On this day, July 28, 1989, the 8th installment of the Friday the 13th franchise was released — Friday the 13th Part VIII: Jason Takes Manhattan, directed by Rob Hedden, who would have to highlight this as his directing career-high, and starring Kane Hodder, the horror icon in his second of three outings as the unstoppable Jason Voorhees.

This time we get a romantic couple graduating high school that first fill in the gaps of who and what the Jason Voorhees legend is, and secondly accidentally bring him back to life from his water grave where he was left in Friday the 13th Part VII: The New Blood (which on a side note is actually one of the best sequels in the franchise). The remaining members of the high school class are traveling to New York, because graduation, I guess — it is never explained.

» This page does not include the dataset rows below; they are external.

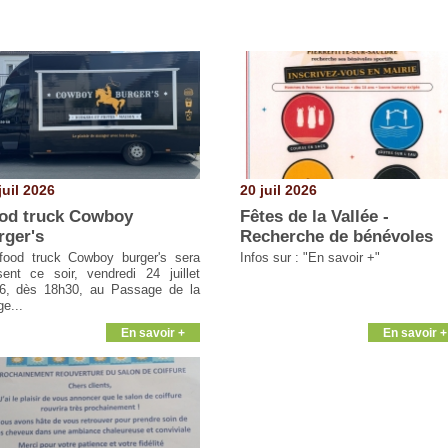
juil 2026
20 juil 2026
od truck Cowboy
Fêtes de la Vallée -
rger's
Recherche de bénévoles
food truck Cowboy burger's sera
Infos sur : "En savoir +"
sent ce soir, vendredi 24 juillet
6, dès 18h30, au Passage de la
ge...
En savoir +
En savoir +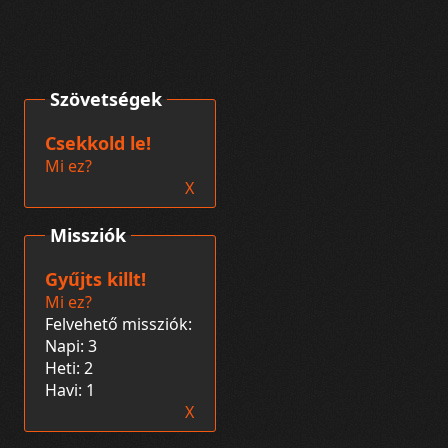
Szövetségek
Csekkold le!
Mi ez?
X
Missziók
Gyűjts killt!
Mi ez?
Felvehető missziók:
Napi: 3
Heti: 2
Havi: 1
X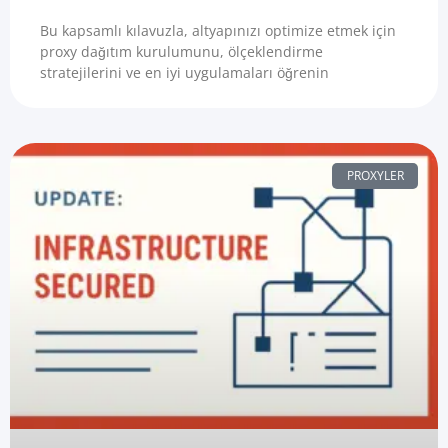
Bu kapsamlı kılavuzla, altyapınızı optimize etmek için
proxy dağıtım kurulumunu, ölçeklendirme
stratejilerini ve en iyi uygulamaları öğrenin
PROXYLER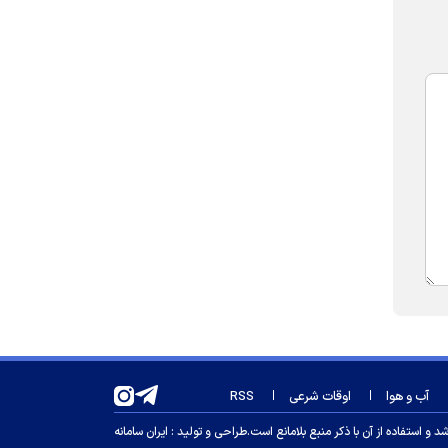
آب و هوا
اوقات شرعی
RSS
 استفاده از آن با ذکر منبع بلامانع است.
طراحی و تولید :
ایران سامانه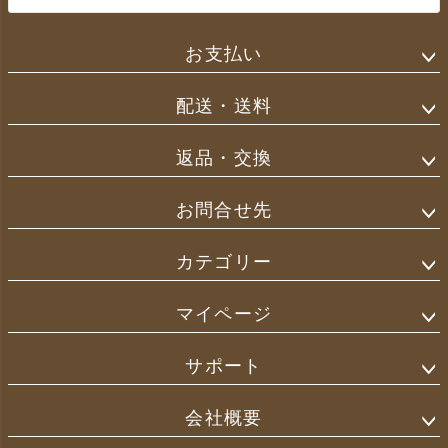
お支払い
配送・送料
返品・交換
お問合せ先
カテゴリー
マイページ
サポート
会社概要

The boat named the Lazarus gives us a host of potential victims for its stowaway Jason, with teacher Colleen Van Deusen (Barbara Bingham) who pushes the Principal Charles McCulloch to let his niece Rennie (Jensen Daggett) join the class trip after her own personal nightmares with water. As the trip continues, we get to see Jason build on his body count before being unleashed on the streets of Manhattan.

Friday the 13th Part VIII: Jason Takes Manhattan uses the typical electric guitar soundtrack of the 80s, which does including a wild-haired rocker named J.J Jarrett (Saffron Henderson, who has gone on to have a successful career in voice-over work, including Death Note, Nana and Kong the Animated Series) who uses the engine room for extra acoustics for her sound, before getting killed by her own guitar.

Being a high school class, we need a star athlete which brings in Julius Gaw (Vincent Craig Dupree, who would go on to star in South Central). He is the student the fellow athletes look up to, only for him to get one of the most iconic moments in the Friday the 13th franchise: the boxing sequences on top of the building which sees him give Jason his best shot, only for Jason’s one punch to take his head clean off.

Tamara Mason (Sharlene Martin) is the manipulative girl in the class, using her looks to get the guys to do things for her, including Wayne Webber (Martin Cummins who was most recently seen in Riverdale), pushing her desperate-to-be-popular best friend Eva (Kelly Hu, who it would be fair to say went on to have the biggest career, with her roles in X-Men 2, The Scorpion King and Cradle 2 the Grave) into breaking the rules, risking her future and using her look to seduce Charles (Peter Mark Richman) to give the grades she wants.

Looking back on Friday the 13th Part VIII: Jason Takes Manhattan, we do get taken back to the 1980s in its heyday of the slasher genre. We get the typical extremes of each type of character which almost spells out how they will be getting picked off. This version does hold back on the sex, with only the opening sequence including a sex scene, it being the reason why most people were killed in slasher films (well that is what Randy tells us in Scream). We do have the biggest body count to date in the franchise, which was a trend, to always get more kills per film, with the following film Jason Goes to Hell: The Final Friday upping the body count again.

Friday the 13th Part VIII: Jason Takes Manhattan does have a counterpoint to the campy nature and that is the serious side of the story coming from Rennie and her nightmare experiences with a young Jason. Well, that what it feels like. She has a fear of the water which only ever sees her seeing a deformed young child always trying to grab her. This does feel strange for the franchise, which usually has a leading character that must overcome their own demons to defeat Jason once and for all. Rennie is also involved in a boring love angle with Sean Robertson (Scott Reeves, who would go onto have a career in soaps like The Young and the Restless) who is trying to impress his captain father of the boat.

The true highlight of this film comes from the hour mark onwards. The surviving members of the class make it to New York, only to find themselves on the wrong side of the town, being robbed, though Jason has decided to follow them, and starts fighting criminals who try to rape Rennie, before casually walking the streets of New York, which does include him walking through a subway chasing Rennie and Sean, not bothered about the rest of the people. This leads to a throwaway moment when Jason throws a man through a mirror, that man being Ken Kirzinger who would go onto star as Jason in Freddy vs Jason.

30 years after its release, Friday the 13th Part VIII: Jason Takes Manhattan might not be the best entry in the franchise, but it sure as hell is a fun entry, which will see Jason taken out of Camp Crystal Lake for the first time before they completely jumped the shark with Jason X, Jason in space, which is also a bonkers and entertaining sequel, to say the least. You will remember more of the kills in this film and in a year where the big three all had sequels, I would argue this is the best of the three, with Nightmare on Elm Street 5: The Dream Child and Halloween 5 either going too far into the campy side or trying to hold onto any serious nature they once had.